**EXERCISE BRIEF**. Copy out the records below line for line, without changing anything.

**DATA IN THIS EXERCISE**.
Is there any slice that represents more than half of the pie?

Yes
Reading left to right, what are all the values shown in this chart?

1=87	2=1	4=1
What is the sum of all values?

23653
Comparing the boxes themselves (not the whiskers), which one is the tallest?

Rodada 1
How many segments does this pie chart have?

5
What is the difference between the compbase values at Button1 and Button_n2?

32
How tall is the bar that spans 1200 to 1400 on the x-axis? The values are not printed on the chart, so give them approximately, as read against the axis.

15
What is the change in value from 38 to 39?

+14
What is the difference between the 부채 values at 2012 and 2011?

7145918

**ANSWER BOX**.
Is there any slice that represents more than half of the pie?

Yes
Reading left to right, what are all the values shown in this chart?

1=87	2=1	4=1
What is the sum of all values?

23653
Comparing the boxes themselves (not the whiskers), which one is the tallest?

Rodada 1
How many segments does this pie chart have?

5
What is the difference between the compbase values at Button1 and Button_n2?

32
How tall is the bar that spans 1200 to 1400 on the x-axis? The values are not printed on the chart, so give them approximately, as read against the axis.

15
What is the change in value from 38 to 39?

+14
What is the difference between the 부채 values at 2012 and 2011?

7145918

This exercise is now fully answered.